The U.S. Geological Survey (USGS) serves the Nation by providing reliable scientific information and tools to build resilience in communities exposed to subduction zone earthquakes, tsunamis, landslides, and volcanic eruptions. Improving the application of USGS science to successfully reduce risk from these events relies on whole community efforts, with continuing partnerships among scientists and stakeholders, including researchers from universities, other government labs and private industry, land-use planners, engineers, policy-makers, emergency managers and responders, business owners, insurance providers, the media, and the general public.

Motivated by recent technological advances and increased awareness of our growing vulnerability to subduction-zone hazards, the USGS is uniquely positioned to take a major step forward in the science it conducts and products it provides, building on its tradition of using long-term monitoring and research to develop effective products for hazard mitigation. This science plan provides a blueprint both for prioritizing USGS science activities and for delineating USGS interests and potential participation in subduction zone science supported by its partners.
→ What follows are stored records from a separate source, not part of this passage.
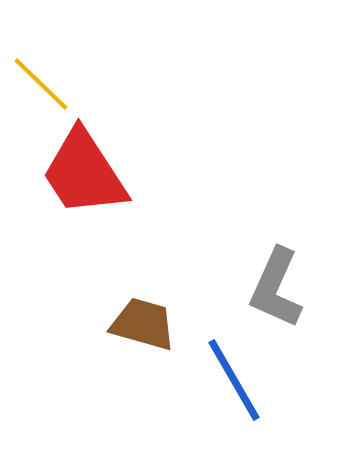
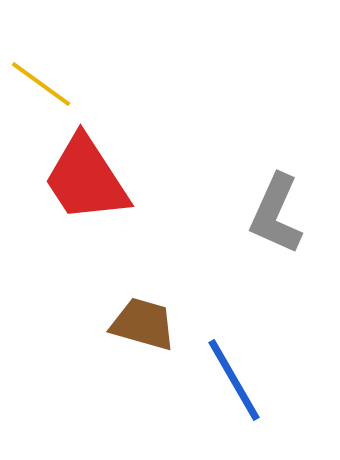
yellow line: rotated 8 degrees counterclockwise
red trapezoid: moved 2 px right, 6 px down
gray L-shape: moved 74 px up
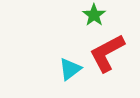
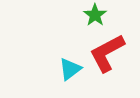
green star: moved 1 px right
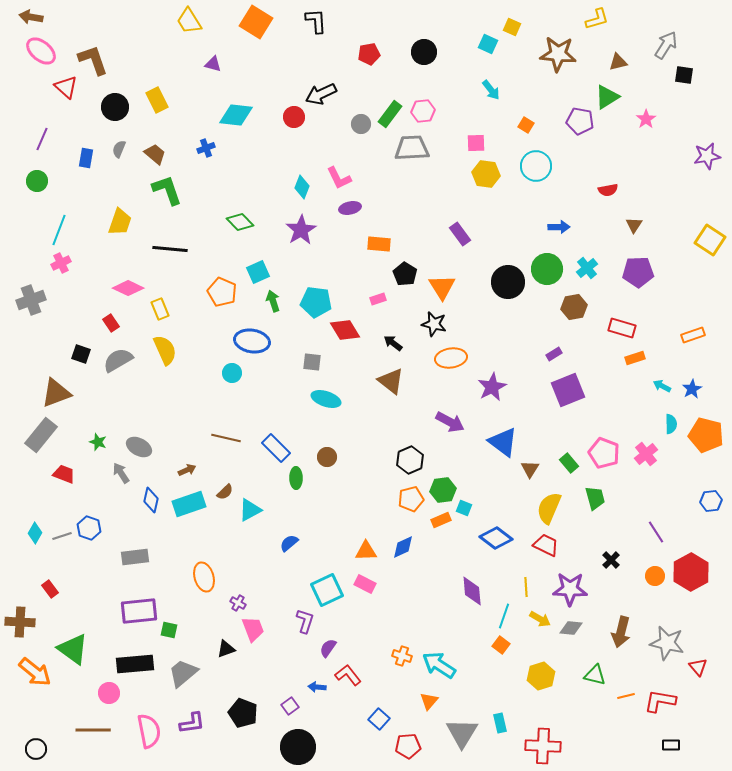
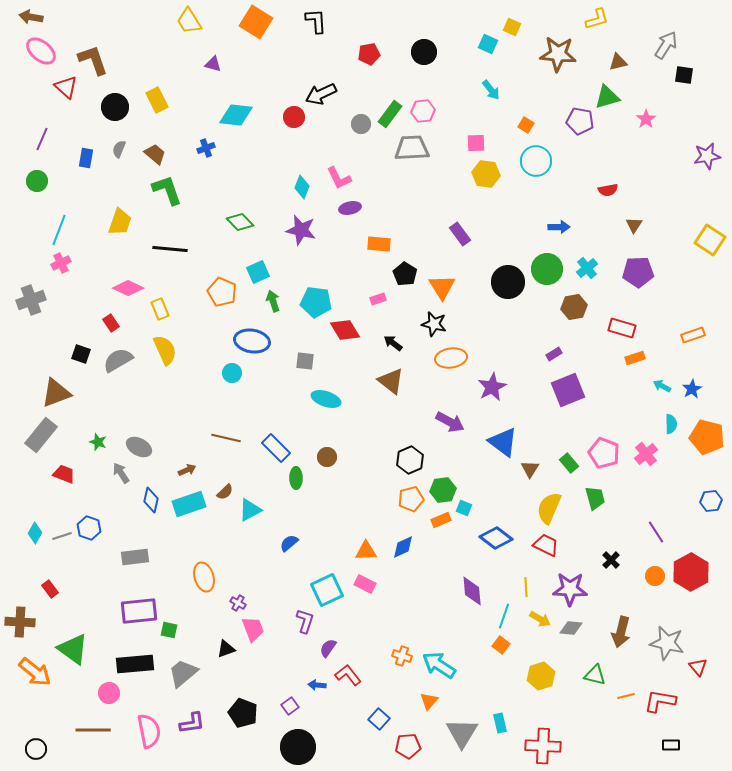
green triangle at (607, 97): rotated 16 degrees clockwise
cyan circle at (536, 166): moved 5 px up
purple star at (301, 230): rotated 28 degrees counterclockwise
gray square at (312, 362): moved 7 px left, 1 px up
orange pentagon at (706, 435): moved 1 px right, 2 px down
blue arrow at (317, 687): moved 2 px up
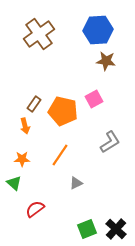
The activities in this plan address many USGS stakeholder needs:

  • High-fidelity tools and user-tailored information that facilitate increasingly more targeted, neighborhood-scale decisions to mitigate risks more cost-effectively and ensure post-event operability. Such tools may include maps, tables, and simulated earthquake ground-motion records conveying shaking intensity and frequency. These facilitate the prioritization of retrofitting of vulnerable infrastructure;
  • Information to guide local land-use and response planning to minimize development in likely hazardous zones (for example, databases, maps, and scenario documents to guide evacuation route planning in communities near volcanoes, along coastlines vulnerable to tsunamis, and built on landslide-prone terrain);
  • New tools to assess the potential for cascading hazards, such as landslides, tsunamis, coastal changes, and flooding caused by earthquakes or volcanic eruptions;
  • Geospatial models of permanent, widespread land- and sea-level changes that may occur in the immediate aftermath of great (M ≥8.0) subduction zone earthquakes;
  • Strong partnerships between scientists and public safety providers for effective decision making during periods of elevated hazard and risk;
  • Accurate forecasts of far-reaching hazards (for example, ash clouds, tsunamis) to avert catastrophes and unnecessary disruptions in air and sea transportation;
  • Aftershock forecasts to guide decisions about when and where to re-enter, repair, or rebuild buildings and infrastructure, for all types of subduction zone earthquakes.